-- JOB ITEM --
Lines containing the word "Extension" are to be copied from the data below.
======
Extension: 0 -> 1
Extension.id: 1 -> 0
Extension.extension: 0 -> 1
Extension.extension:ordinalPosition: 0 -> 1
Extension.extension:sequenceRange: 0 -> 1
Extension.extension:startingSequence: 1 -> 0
======
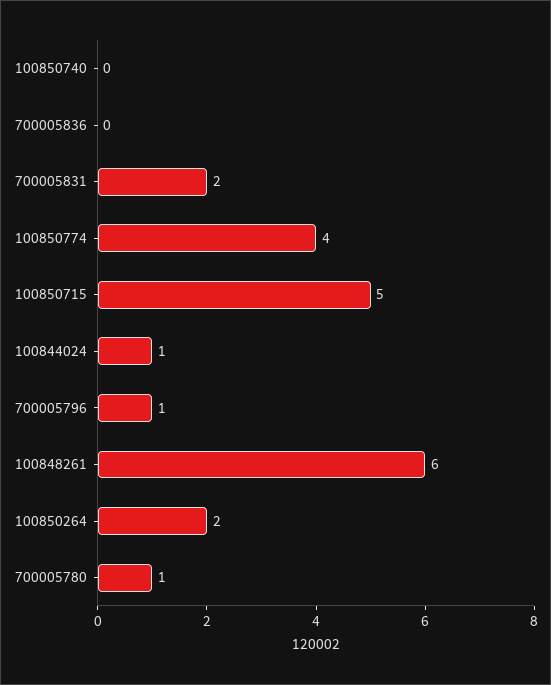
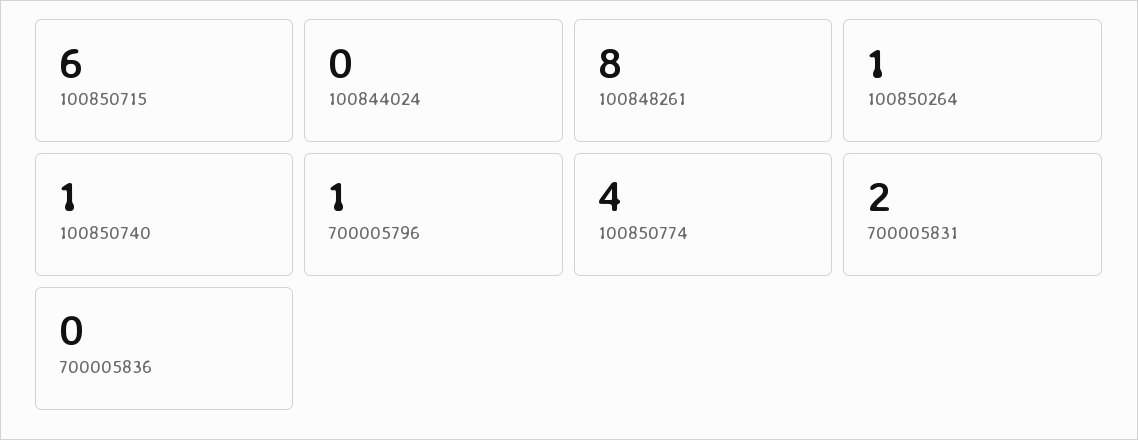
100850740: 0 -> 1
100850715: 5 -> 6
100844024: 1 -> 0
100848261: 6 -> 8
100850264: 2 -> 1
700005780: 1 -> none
======
-- TASK SOLUTION --
Extension: 0 -> 1
Extension.id: 1 -> 0
Extension.extension: 0 -> 1
Extension.extension:ordinalPosition: 0 -> 1
Extension.extension:sequenceRange: 0 -> 1
Extension.extension:startingSequence: 1 -> 0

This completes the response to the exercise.